The Clean Development Mechanism will change its character in the years to come. From being a mechanism which mainly finances the development of renewable energy projects in China, India, Brazil and other countries with advanced economic development, the post-2012 CDM will most likely comprise other types of projects being located in least developed countries, the so called LDCs. In addition we will expect the post 2012 CDM projects to be smaller in terms of emission reductions per project.
Smaller projects in least developed countries:
Let me first explain what types of projects that I am thinking of. It is waste management projects which reduce methane emissions; it is projects providing poor households with clean energy (solar, biogas, etc) and clean water (water purification instead of having to cook water prior to use). These projects currently face transactions costs which make it difficult for them to compete with other type of CDM projects. The monitoring of a renewable energy project resulting in yearly emission reductions of 100 000 tonnes CO2 is straightforward and requires only monitoring the amount of the electricity generated. This is in contrast to a small waste management project with annual emission reductions of 10-20 000 tonne CO2 equivalents where the operator will have to measure the biogas flows, the methane content in biogas and the efficiency of the flare destroying the methane. As these were not enough obstacles, the project will also have to demonstrate that it can not utilise the biogas to generate electricity which could make the project financially attractive.
The obvious way to reduce the transaction costs for such projects is to simplify the requirements for monitoring and to standardize the approach for determining the projects emission reductions.
The obvious way to reduce the transaction costs for such projects is to simplify the requirements for monitoring and to standardize the approach for determining the projects emission reductions. It should be possible to determine a project’s emission reductions by applying standard default emission factors without having to monitor the project’s emission reductions in the most accurate way. Choosing defaults in a conservative way could compensate for less accuracy and thus compensates for the possibility that reduced accuracy could result in credits being issued for emission reductions which are not real. Moreover, there is a need for positive lists of technologies which are considered additional in specified countries and thus do not require demonstration of additionality for each individual project. For household projects, the concept of suppressed demand needs to be introduced to allow such projects to not only to claim the reduction in historic CO2 emissions, but also the CO2 emissions these households would have in case they would have improved living conditions.
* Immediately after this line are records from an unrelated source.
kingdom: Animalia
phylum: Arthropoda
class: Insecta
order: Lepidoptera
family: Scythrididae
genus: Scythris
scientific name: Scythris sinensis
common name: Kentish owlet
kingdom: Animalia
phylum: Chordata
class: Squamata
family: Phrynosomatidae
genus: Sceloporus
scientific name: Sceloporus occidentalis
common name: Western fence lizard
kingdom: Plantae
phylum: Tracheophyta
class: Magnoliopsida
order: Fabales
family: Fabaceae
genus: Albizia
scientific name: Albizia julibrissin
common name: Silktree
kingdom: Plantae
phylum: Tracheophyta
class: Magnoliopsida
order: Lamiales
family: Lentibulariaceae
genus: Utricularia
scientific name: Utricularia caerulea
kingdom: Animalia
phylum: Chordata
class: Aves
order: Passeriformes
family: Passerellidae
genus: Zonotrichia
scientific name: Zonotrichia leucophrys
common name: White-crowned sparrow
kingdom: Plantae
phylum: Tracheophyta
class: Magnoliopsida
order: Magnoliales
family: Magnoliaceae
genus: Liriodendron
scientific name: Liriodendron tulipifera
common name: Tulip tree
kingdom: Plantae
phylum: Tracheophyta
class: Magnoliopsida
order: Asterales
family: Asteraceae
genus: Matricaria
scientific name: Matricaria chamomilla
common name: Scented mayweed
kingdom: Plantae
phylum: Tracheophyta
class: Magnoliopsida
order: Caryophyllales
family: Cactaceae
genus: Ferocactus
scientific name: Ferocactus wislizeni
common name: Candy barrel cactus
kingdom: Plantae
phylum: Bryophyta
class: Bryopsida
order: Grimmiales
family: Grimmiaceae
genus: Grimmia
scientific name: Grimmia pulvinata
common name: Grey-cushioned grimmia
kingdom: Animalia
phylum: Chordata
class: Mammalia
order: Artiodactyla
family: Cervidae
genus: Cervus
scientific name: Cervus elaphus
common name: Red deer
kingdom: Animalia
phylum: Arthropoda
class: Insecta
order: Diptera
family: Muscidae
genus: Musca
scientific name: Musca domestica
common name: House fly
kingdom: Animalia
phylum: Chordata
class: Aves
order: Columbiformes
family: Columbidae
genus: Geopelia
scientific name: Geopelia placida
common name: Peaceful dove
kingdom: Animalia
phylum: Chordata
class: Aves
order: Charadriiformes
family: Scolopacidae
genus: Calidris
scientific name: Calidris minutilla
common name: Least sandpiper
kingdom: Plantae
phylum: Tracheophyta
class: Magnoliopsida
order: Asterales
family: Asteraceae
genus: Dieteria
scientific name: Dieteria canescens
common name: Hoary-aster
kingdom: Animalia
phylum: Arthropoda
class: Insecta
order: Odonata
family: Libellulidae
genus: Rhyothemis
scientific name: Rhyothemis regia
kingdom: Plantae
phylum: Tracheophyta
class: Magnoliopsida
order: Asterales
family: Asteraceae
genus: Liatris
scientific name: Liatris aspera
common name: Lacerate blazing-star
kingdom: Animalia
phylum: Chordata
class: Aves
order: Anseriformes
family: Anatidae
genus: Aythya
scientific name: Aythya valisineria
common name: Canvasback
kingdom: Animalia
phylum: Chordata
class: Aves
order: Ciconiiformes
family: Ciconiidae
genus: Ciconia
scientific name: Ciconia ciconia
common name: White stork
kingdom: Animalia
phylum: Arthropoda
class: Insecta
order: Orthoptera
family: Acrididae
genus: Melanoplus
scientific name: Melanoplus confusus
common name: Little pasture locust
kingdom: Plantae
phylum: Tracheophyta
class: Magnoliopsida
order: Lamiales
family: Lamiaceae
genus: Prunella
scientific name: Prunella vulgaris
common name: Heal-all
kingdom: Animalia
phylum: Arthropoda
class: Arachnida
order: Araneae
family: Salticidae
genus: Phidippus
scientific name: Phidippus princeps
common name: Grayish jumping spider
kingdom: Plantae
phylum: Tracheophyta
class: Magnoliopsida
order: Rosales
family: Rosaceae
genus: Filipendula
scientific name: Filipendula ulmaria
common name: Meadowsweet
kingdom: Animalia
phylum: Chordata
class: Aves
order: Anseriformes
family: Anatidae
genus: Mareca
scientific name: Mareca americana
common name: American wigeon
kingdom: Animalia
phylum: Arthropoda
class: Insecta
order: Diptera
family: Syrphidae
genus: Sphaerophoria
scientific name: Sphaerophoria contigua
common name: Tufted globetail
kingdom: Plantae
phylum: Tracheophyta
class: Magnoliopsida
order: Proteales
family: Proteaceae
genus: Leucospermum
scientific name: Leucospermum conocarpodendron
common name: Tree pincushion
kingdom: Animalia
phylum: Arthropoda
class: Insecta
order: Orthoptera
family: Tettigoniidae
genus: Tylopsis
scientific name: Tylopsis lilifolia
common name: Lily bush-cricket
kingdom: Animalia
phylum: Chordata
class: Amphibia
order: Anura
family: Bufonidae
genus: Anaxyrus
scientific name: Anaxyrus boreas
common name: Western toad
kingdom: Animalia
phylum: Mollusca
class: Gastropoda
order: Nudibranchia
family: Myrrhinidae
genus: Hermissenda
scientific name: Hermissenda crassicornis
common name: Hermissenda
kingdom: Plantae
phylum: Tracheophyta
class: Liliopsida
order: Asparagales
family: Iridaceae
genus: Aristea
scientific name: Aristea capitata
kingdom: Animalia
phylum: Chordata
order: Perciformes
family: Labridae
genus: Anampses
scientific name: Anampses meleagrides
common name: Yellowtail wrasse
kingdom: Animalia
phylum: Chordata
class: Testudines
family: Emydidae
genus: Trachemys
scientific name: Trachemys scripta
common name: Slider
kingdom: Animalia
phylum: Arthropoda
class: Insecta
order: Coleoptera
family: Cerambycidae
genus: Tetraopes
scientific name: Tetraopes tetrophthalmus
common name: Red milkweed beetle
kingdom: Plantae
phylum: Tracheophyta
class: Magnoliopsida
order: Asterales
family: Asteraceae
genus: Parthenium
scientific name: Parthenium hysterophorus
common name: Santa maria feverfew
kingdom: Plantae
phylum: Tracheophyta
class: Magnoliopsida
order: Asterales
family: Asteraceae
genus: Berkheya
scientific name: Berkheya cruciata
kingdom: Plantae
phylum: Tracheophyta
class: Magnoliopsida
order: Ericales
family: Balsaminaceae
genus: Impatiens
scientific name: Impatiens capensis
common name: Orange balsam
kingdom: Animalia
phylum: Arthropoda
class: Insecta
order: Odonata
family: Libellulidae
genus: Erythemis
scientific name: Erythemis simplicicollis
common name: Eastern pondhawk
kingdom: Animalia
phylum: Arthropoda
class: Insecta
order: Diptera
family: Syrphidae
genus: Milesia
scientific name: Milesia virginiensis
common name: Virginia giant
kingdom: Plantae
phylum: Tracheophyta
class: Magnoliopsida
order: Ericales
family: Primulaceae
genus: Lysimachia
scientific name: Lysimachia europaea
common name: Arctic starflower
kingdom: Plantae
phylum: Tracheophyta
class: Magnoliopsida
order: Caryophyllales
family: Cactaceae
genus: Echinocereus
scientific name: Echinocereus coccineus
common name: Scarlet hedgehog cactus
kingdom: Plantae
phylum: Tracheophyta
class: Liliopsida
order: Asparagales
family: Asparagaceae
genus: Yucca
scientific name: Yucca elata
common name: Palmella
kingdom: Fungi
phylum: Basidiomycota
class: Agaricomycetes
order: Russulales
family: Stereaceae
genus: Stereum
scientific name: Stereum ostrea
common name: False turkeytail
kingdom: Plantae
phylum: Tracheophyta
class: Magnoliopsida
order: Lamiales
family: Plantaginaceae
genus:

Standardization, positive lists and the introduction of the concept of suppressed demand has obviously also some drawbacks. Standardization and the suppressed demand concept could in some cases result in a project’s emission reductions being overestimated. Positive lists could potentially lead to accepting projects as CDM projects even though these projects would have been implemented anyway and which would have been rejected in case a project specific assessment was carried out.
However, in my opinion, these drawbacks are acceptable for the sake of having created a framework for more effectively introducing low carbon technologies through utilising the CDM projects in least developed countries by reduced transaction costs and thus provides an incentive for many more projects to be implemented than today’s framework.